LEO-15 has proved eminently useful not only to scientists but also to fishermen along the East Coast. In 1976, the shellfish industry was devastated by a mysterious shortage of oxygen in the water. Pollution was the first suspect, but the culprit turned out to be a strong upwelling which brought an influx of nutrient-rich cold water towards the coast from deeper off-shore. This caused blooms of phytoplankton that later died and decayed, consuming much of the oxygen in the water. LEO-15 now gives fair warning of incoming upwelling waters, allowing the fishermen to plan for difficult times ahead.

One node of LEO-15 acts as a service station for the autonomous underwater vehicles that prowl around the observatory. Woods Hole's remote environmental sensing unit (REMUS) can dock with the node to download its data and recharge its batteries. Delaney expects a similar squadron of vehicles to scurry about the Juan de Fuca Plate like bees, visiting the nodes of the NEPTUNE network and collecting data from the gaps between them. The robotic craft could also be used to respond to episodic events detected by the network, for example moving in to sample and survey the epicentres of seismic activity.

Rutgers University also plans to hook LEO-15 up with similar projects, such as the Martha's Vineyard Coastal Observatory, to create a monitoring network covering most of the eastern seaboard. The project, nicknamed Cable Tie, plans to use retired transatlantic telephone cable to link the observatories. By combining underwater observatory data with satellite images, observations from radars that monitor ocean-surface currents, measurements from oceanographic buoys and from vehicle missions, the network hopes to work out the carbon cycle of the continental shelf.

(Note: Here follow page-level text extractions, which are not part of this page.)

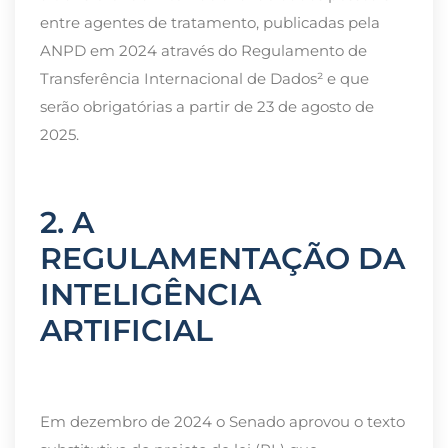
entre agentes de tratamento, publicadas pela
ANPD em 2024 através do Regulamento de
Transferência Internacional de Dados² e que
serão obrigatórias a partir de 23 de agosto de
2025.
2. A
REGULAMENTAÇÃO DA
INTELIGÊNCIA
ARTIFICIAL
Em dezembro de 2024 o Senado aprovou o texto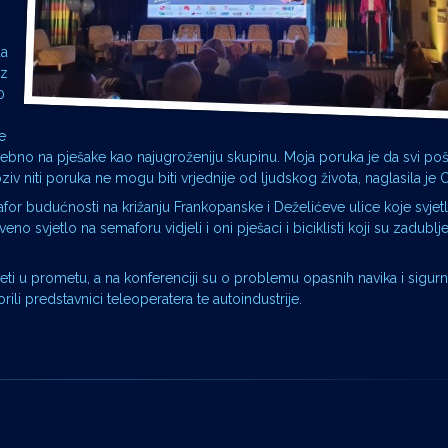
da
iz
0
e
bno na pješake kao najugroženiju skupinu. Moja poruka je da svi poš
iv niti poruka ne mogu biti vrjednije od ljudskog života, naglasila je O
r budućnosti na križanju Frankopanske i Deželićeve ulice koje svjetl
o svjetlo na semaforu vidjeli i oni pješaci i biciklisti koji su zadublj
ti u prometu, a na konferenciji su o problemu opasnih navika i sigurn
ili predstavnici teleoperatera te autoindustrije.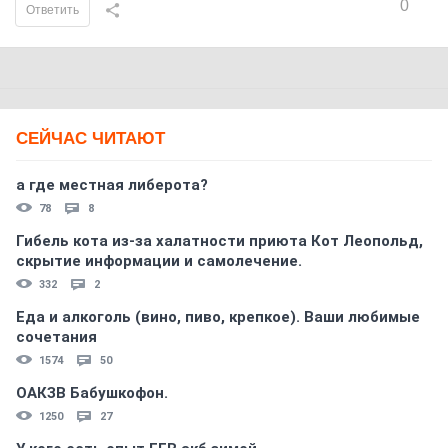
0
Ответить
СЕЙЧАС ЧИТАЮТ
а где местная либерота?
78
8
Гибель кота из-за халатности приюта Кот Леопольд,
скрытиe информации и самолечение.
332
2
Еда и алкоголь (вино, пиво, крепкое). Ваши любимые
сочетания
1574
50
ОАКЗВ Бабушкофон.
1250
27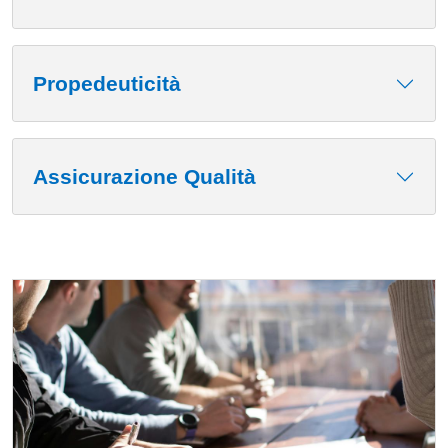
Propedeuticità
Assicurazione Qualità
Cards
Immagine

While the dream of life beneath the waves remains elusive, marine scientists are spending more and more time immersed in their medium through such 'telepresence'. Those with plans to extend this capability further are adamant about its benefits. “We've come a long way with the standard approaches of ships and satellites, but we've reached a stage where we cannot go much farther without this additional capability,” Delaney argues. “That's not to say that this will replace ships or satellites by any means, but it's the next tool that we desperately need in order to move on.”